The Internet as a Double-edged Sword
Feminists have achieved great accomplishments from the work that they do online. However, they also experience intense cyberbullying, non-consensual dissemination of intimate images, online harassment, hacking and defamation campaigns with the malicious intent of silencing their voice, embarrassing them, scaring them and damaging their reputation. Feminists have quit activism because of online violence; been fired from their jobs because of online defamation campaigns, developed depression and anxiety because of cyberbullying and have been banned on social media platforms for speaking truth that institutions are not willing to interrogate. Social Media surveillance by state actors and undercover police are often enforced to crack down on activists’ campaigns before they are actualized offline.
‘I speak of these experiences because as radical feminists, who organize on the Internet, we can easily be desensitised to this abuse – I know I was. We can think, oh well, job hazard. We can think the abuse automatically comes as part of the work. It got to a point where I told myself that if I was to be a feminist on the Internet, then I had to develop thick skin especially since I could witness other feminists fighting back too despite having their nudes leaked online or their photos posted in group chats or pages. Everybody was fighting to survive, best I developed some tough skin too and joined the fight. But I realized that in many ways, we had normalized our own abuse.’ – Vivian Ouya, Baptism by Fire: My Experience as a Feminist on the Internet
Online violence is magnified because most countries do not have solid Cyber Protection Laws that protect women and Queer persons online. It is even more concerning that the victims of online violence sometimes do not recognize that what they are going through is violence because online violence is considered trivial or non-existent because it does not affect us materially.

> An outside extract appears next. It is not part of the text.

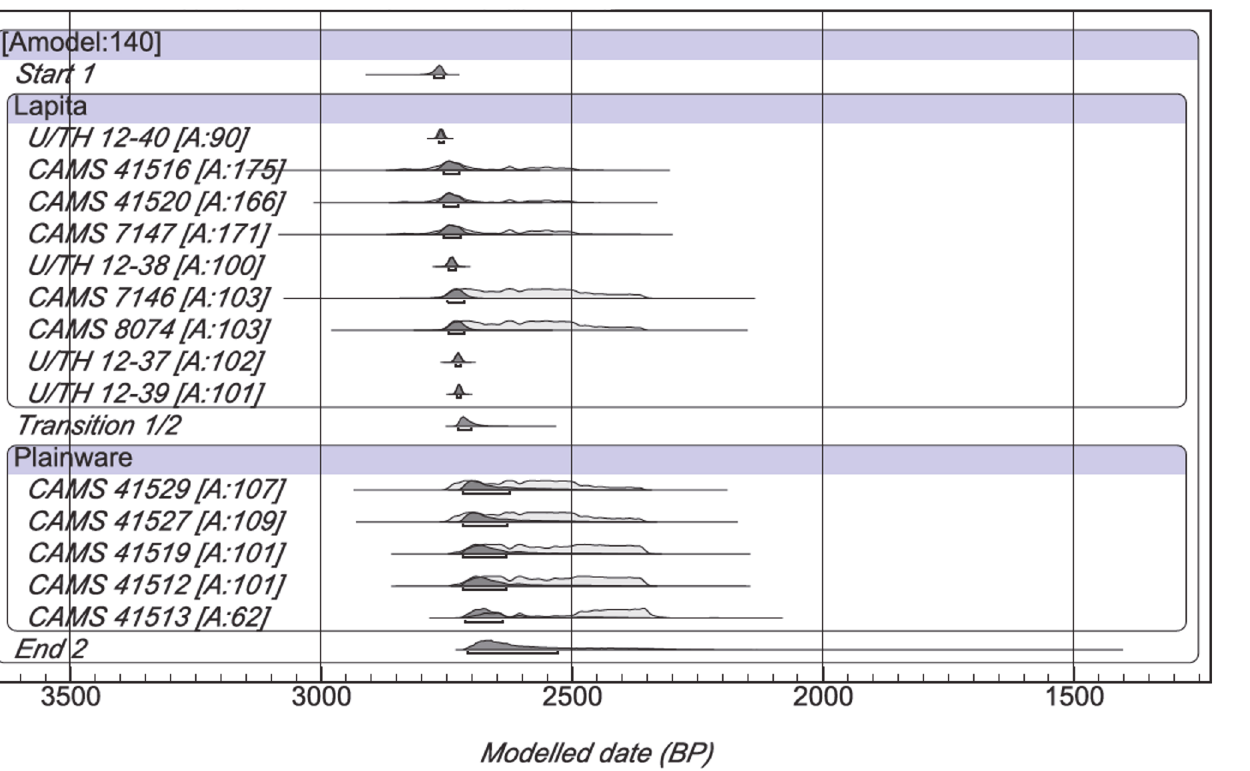
Fig 4. Bayesian contiguous model for short-lived sample and U/Th dates from Ha ʻ apai. Radiocarbon dates are calibrated at 68.2% using SHCal13 atmospheric curve [26] while the plot is a generated output of OxCal Version 4.2.3. S3 Table provides detailed data for individual dates and the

As feminists embrace digital organizing and confront power directly, radically, creatively, loudly and unapologetically, we need to ensure that our voices are raised in solidarity with them, we need to interrogate systemic inequalities just as loudly. It is necessary to acknowledge that alternative organizing on digital platforms by feminists has revolutionized movement-building, created massive impact and offered an opportunity for feminist politics to be discussed widely on the Internet. Hashtag activism and Twitter activism has generated online campaigns that have sometimes moved to solid offline movements. Technology has provided a platform for self-expression for women and Queer persons to reclaim their sexualities, re-define pleasure, embrace nudity and generate feminist content daily.